I wish I could be in two places at once.

He tears his mouth from mine, and holds himself over me. “Do you think he ate the condoms?” he laughs and starts to lift up off me.

“Uh, Brian,” I grab his arm hard and he stops and looks at me. I slide my hand under the pillow and pull some out. “You said I was always prepared.”

He just grins and watches as I roll one on his cock, raising my hips when I’m done, and he falls between my legs, pressing our bodies together. I wrap my legs around his waist tightly, holding him to me. I love having him like this, capturing him like this. Holding him close and pulling him tight and feeling his breath and sweat and heat…

He puts his cock at my hole and push, push, pushes, and then he’s inside me, slowly filling me up, slowly taking me over, slowly making me lose my breath, slowly letting me lose control. My eyes slide shut and I imagine his cock in my hole, imagine how we look together, imagine that we really are out camping, our shadows evident on the tent walls. Imagine others listening to us, watching us.

“God, that feels good,” I whisper, and wrap my arms tight across his back as he starts to pull out slowly.

He kisses me and presses his nose against mine. “Yeah, it does,” he grins, laughing a little as he pushes inside me again. Just these long, slow fucks, and I clench my ass and muscles as hard as I can to make it more, to feel it more.

But soon long slow fucks turn to short sharp thrusts and then I’m pulling at his hair and he’s fumbling between our bodies to grab my cock and his sweat-slicked chest slaps against mine and I close my eyes and try to grab every sensation, every breath, every twinge and quiver and shake and beat of my heart and his pressed to my chest. Try to remember that feeling just before I cum, that whoooooosh inside, that rush of heat, that climb, that intensity, that urgency, that pressure, that every-fucking-thing that I feel, and only ever feel with him. I try to capture it all and imprint it on my brain and never ever fucking forget it. I try to get it all stuck inside me and store it away for later, when he’s not there, when he’s not pushing in me, when I’m alone and missing him. Because I know I will miss him, even if it’s just a few days. I know I’ll want him and miss his body and yeah, of course I can do it without him, I can survive and succeed and be myself and be strong and all that without him.

But I don’t want to.

So I capture him and save him and this feeling inside me so he’ll be there.

And I’ll be there with him.

That’s really what I’m more worried about.

He collapses on top of me, groaning through his lips, sweat sticking his hair to his forehead. I lick at the droplets on his skin, the salty sweat sliding across my tongue.
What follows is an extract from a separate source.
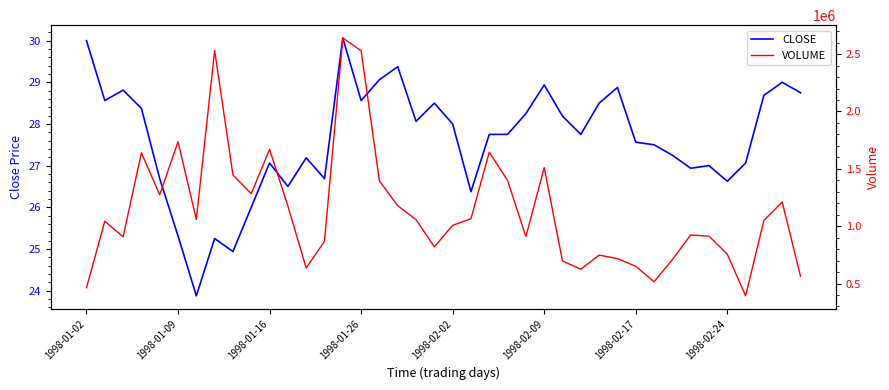

Reading right to left, list all the values displayed in this chart.

CLOSE: 28.8	29.0	28.7	27.1	26.6	27.0	26.9	27.2	27.5	27.6	28.9	28.5	27.8	28.2	28.9	28.2	27.8	27.8	26.4	28.0	28.5	28.1	29.4	29.1	28.6	30.1	26.7	27.2	26.5	27.1	26.0	24.9	25.2	23.9	25.3	26.7	28.4	28.8	28.6	30.0
VOLUME: 563300.0	1210200.0	1049900.0	393100.0	755700.0	913100.0	923200.0	708600.0	514900.0	650600.0	717200.0	747700.0	624700.0	696800.0	1509900.0	909800.0	1397700.0	1645100.0	1065000.0	1007400.0	820000.0	1056700.0	1178300.0	1394900.0	2529400.0	2639800.0	868100.0	635400.0	1175700.0	1669400.0	1283200.0	1446300.0	2531500.0	1058400.0	1736400.0	1273300.0	1639300.0	907300.0	1043300.0	462500.0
“Hot,” he mumbles, rolling off me.

“It’s the tent,” I say, lying on the bed, my legs wide open still, cum drying on my stomach. "Doesn't breathe." The smell of our sex hangs heavy in the air, deep and rich and I suck that in too, taking it into my lungs and remembering it.

“I think the bear’s gone,” he laughs, then looks over at me, this silly grin on his face. “We scared him away.”

I roll onto my side and look at him. Stare at him.

“So I’m going then,” I say it, but I know he already knows it.

He nods. “Me too.”

“So we’re both going away and it’s not even with each other,” I grumble. I hate this. Just once I’d like it if these things would work out in our favor.

He looks at me for a minute, and his face is blank almost, like he’s thinking something, but he doesn’t want me to figure out what it is. Just this little half smile on his lips, his hair drying all crazy on his head, sticking up over his ears and parted funny and…

I don’t know what it is, but I miss him already.

“C’mere,” he says, reaching out to me, and I slide over on the mess of sleeping bags and pillows tossed aside. He wraps his arm around me tightly, pulling me into a hug, and I relax in his strong, warm arms, the smell of his drying sweat filling my nose.

“You tell me where you want to go, and we’ll go,” he says, his breath pushing across my forehead.

“Okay,” I whisper and don’t say anything more, just close my eyes and keep this feeling too.